(Saved data entries)
BEGIN

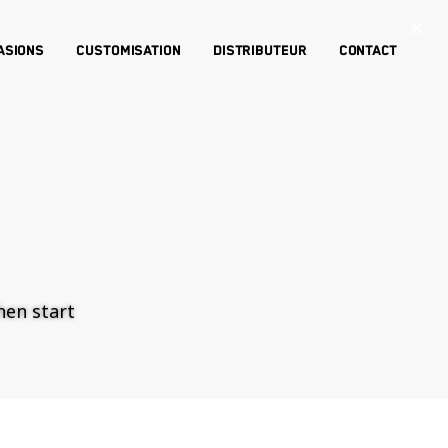
×
asions
Customisation
Distributeur
Contact
then start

END

- WHAT TO PRODUCE -
Copy out every line of text in the listing word for word, leaving out the pictures.

- TASK SOLUTION -
×
asions
Customisation
Distributeur
Contact
then start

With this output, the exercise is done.